Discussion in 'Predators and Pests' started by georgem, Jan 21, 2009.

  1. georgem

    georgem In the Brooder

    Jan 4, 2009
    North East Kansas
    I posted this in the Coop and Run Design section before realizing the question should be here.

    So, what do you think chicken experts, is the latching mechanism pictured below likely to provide adequate protection from predators? I'm new at this and really would hate to lose any birds.


  2. Teach97

    Teach97 Bantam Addict

    Nov 12, 2008
    Hooker, OK
    unless your predators have aposable thumbs you should be good...at least from the latch perspective
  3. playingchicken

    playingchicken Songster

    Jun 13, 2008
    Should an orangutan want your chickens though...[​IMG]
  4. georgem

    georgem In the Brooder

    Jan 4, 2009
    North East Kansas

    Excellent!!! Thank you very much!!!

    The only predators in the area that possess truly opposable thumbs are primates of the well-dressed (and sometimes not so well-dressed) variety, most of whom I'm on good terms with.
    Last edited: Jan 21, 2009
  5. swampwander

    swampwander Songster

    Oct 1, 2008
    Mims, Fl
    We use carbiners and the coons haven't got through those yet, so I think you're good.
  6. beak

    beak On vacation

    Dec 12, 2008
    Kiowa, Colorado
    You might want to add a combination lock.
  7. HorseFeathers

    HorseFeathers Frazzled

    Apr 2, 2008
    Southern Maine
    Unless it's a human predator (some horror stories of stolen chickens running through head here) you'll be fine! We have that WITHOUT the little doodad hanging off. A good rule is: If a toddler can't reach it and open it, you'll be safe from mostly everything.

  8. cw

    cw Songster

    Jan 11, 2009
    green co.
    there are predators with oposable thumbs there called racoons and they will probaly figure that latch pretty quick if they can get to it
  9. Cowboy Joe

    Cowboy Joe In the Brooder

    Jan 20, 2009
    Western NY
    We use a similiar set up but with a carbiners instead. The biggest issue we've seen is securing the bottom of the door. Raccoons are strong and agile enough to pry open the bottom and squeeze in if there is too much play. That's experience talking.

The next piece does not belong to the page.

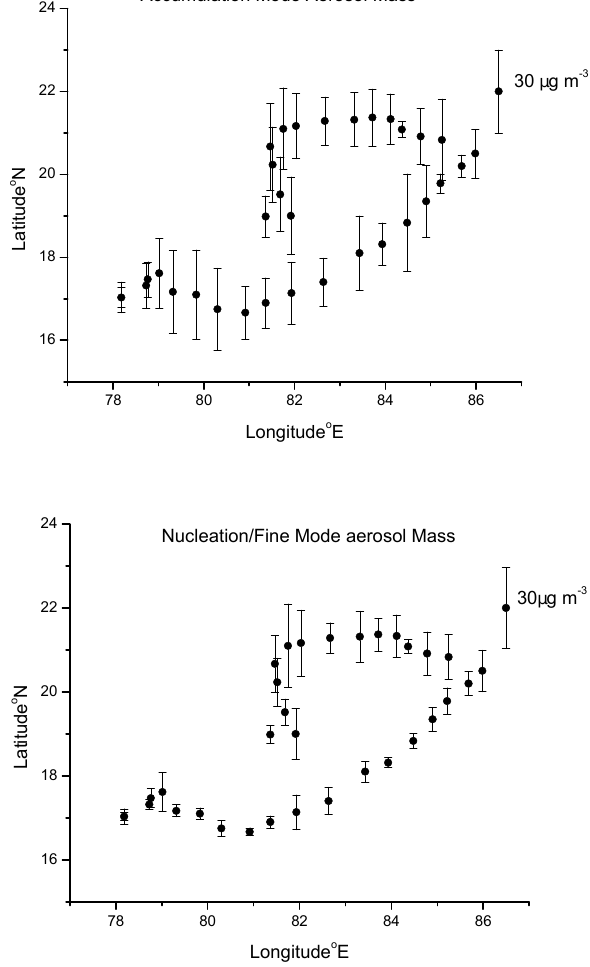
Fig. 6 Fig. 6. Accumulation (top panel) and nucleation (bottom panel)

    Our coop has a double door (like a french door). One door now has inside latches on the top and bottom connected to the framing to keep it in place. The latches allow the door to be opened for cleanout. The 'free' door now has two sets of external latches instead of the original single piece in the middle. A second latch was installed near the bottom. A coon recently tried to get into the coop which is temporarily housing rabbits. He succeeded in pulling off the trim on the bottom of the door (which was screwed & glued in place) but couldn't get in. Learning as we go...
  10. al6517

    al6517 Real Men can Cook

    May 13, 2008
    That latch system looks good no problem, the spring type hitch pin is really strong, but it still could works it's way into the slot, it will not open but there will be some play or rattling, bad for hinges and the hasp could loosen due to stress. I agree with cowboy I use a double system, a latch on the outside ( like yours ) and I have a wood block that turns ( swings ) from the outside but locks from the inside, so it is easy to use and no critters can figure it out.